"Wel be back" my friend. (I'm medium small now)
Hahaha yes Sev, hopefully you have used this twink time wisely, in order to better empathise with your victims in future ownings
I am doing my best BigCyp, to explain these numbnuts that pissing on these nuts won't make them pisstachio.
Jack Sdribble .. 6 posts and remembers jokes from 7 years ago. What happens to a person that makes them come back to the place of humuliation with a brown paper bag with two holes on their head hoping nobody will recognize them?
Yes Sev, the psychology of this alone is a sealed owning.

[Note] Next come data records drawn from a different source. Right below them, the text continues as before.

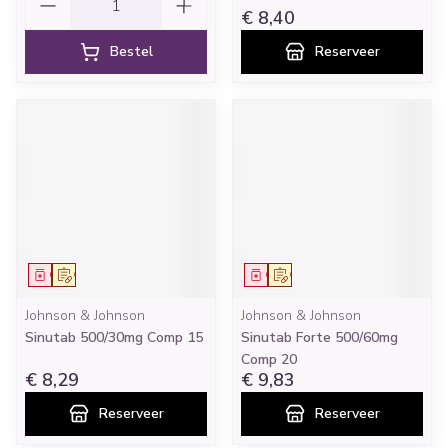
€ 8,40
Bestel
Reserveer
Geneesmiddel
Op voorschrift
Geneesmiddel
Op voorschrift
Johnson & Johnson
Johnson & Johnson
Sinutab 500/30mg Comp 15
Sinutab Forte 500/60mg
Comp 20
€ 8,29
€ 9,83
Reserveer
Reserveer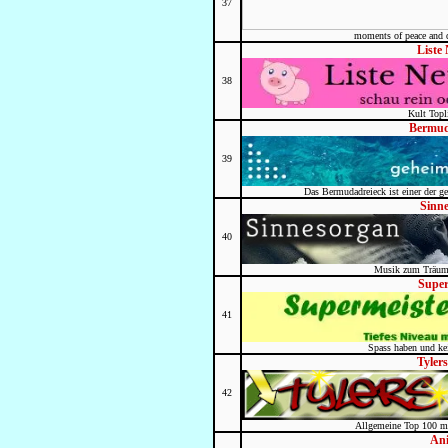
37
moments of peace and qu
Liste
38
Kult Topl
Bermud
39
Das Bermudadreieck ist einer der ge
Sinn
40
Musik zum Träum
Super
41
Spass haben und ke
Tylers
42
Allgemeine Top 100 mi
An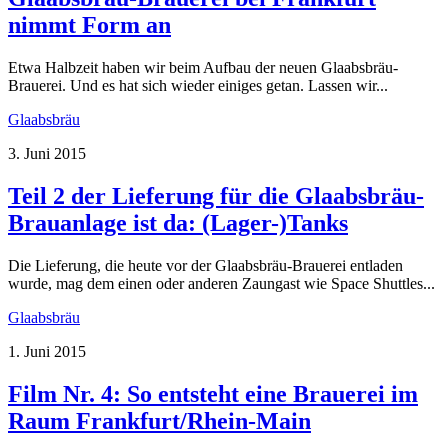
nimmt Form an
Etwa Halbzeit haben wir beim Aufbau der neuen Glaabsbräu-
Brauerei. Und es hat sich wieder einiges getan. Lassen wir...
Glaabsbräu
3. Juni 2015
Teil 2 der Lieferung für die Glaabsbräu-
Brauanlage ist da: (Lager-)Tanks
Die Lieferung, die heute vor der Glaabsbräu-Brauerei entladen
wurde, mag dem einen oder anderen Zaungast wie Space Shuttles...
Glaabsbräu
1. Juni 2015
Film Nr. 4: So entsteht eine Brauerei im
Raum Frankfurt/Rhein-Main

But BigCyp, one cannot conceal his identity inside a paperbag.. they put one on the head, two on their feet, maybe even hide in a stall... but their voice rings loud and clear. It's a line game and THAT's where they cross the line. They are habitual line steppers.
What is a relpie? Is that another foreign pitcher the Yankees signed?

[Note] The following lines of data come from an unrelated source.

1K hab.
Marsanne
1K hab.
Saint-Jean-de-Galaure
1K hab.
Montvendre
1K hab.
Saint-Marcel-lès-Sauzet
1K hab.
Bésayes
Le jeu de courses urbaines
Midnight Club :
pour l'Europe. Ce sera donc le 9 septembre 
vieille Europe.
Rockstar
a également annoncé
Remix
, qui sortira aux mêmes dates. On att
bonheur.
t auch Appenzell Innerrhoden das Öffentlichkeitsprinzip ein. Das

Wait, what?? Are you trying to say that they put another person's penis inside THEIR mouth?
Sev, you know i'm not one to make accusation of that nature. Let's just say, that with these particular gentlemen, there is a more sinister reason for their prolonged usage of soothing throat lozenges, than a bout of tonsilitis.

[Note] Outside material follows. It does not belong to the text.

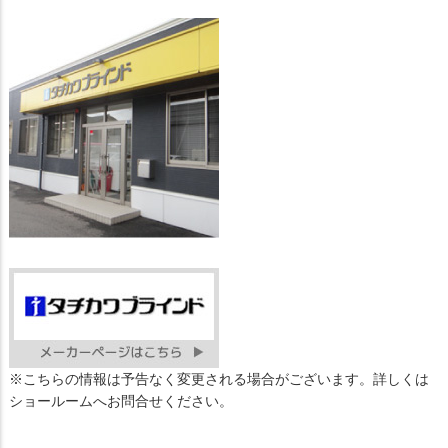
※こちらの情報は予告なく変更される場合がございます。詳しくは
ショールームへお問合せください。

are you saying cyp and I think you might be is that every time jack jizzler plays the flute he is always trying to hit the high notes
Bigmc, if Sack nibbler was muscially inclined he'd no doubt be a virtuoso on the African skin drum
You're not to shabby yourself big/medium guy
hah yes cyp crack tickler is no stranger to the buttock percussion section of his local Ugandan orchestra
Hahahaha yes, black jizzler is well known in Soho's busking community for his silent renditions of 'sweet child of mine' on a 12 inch dildo
word round the campfire is that you were banned from the internet by your wife for 2 months when she found you edating with Booty.
How many blow jobs did you have to give out down Hampsteam Heath to capture this vital information?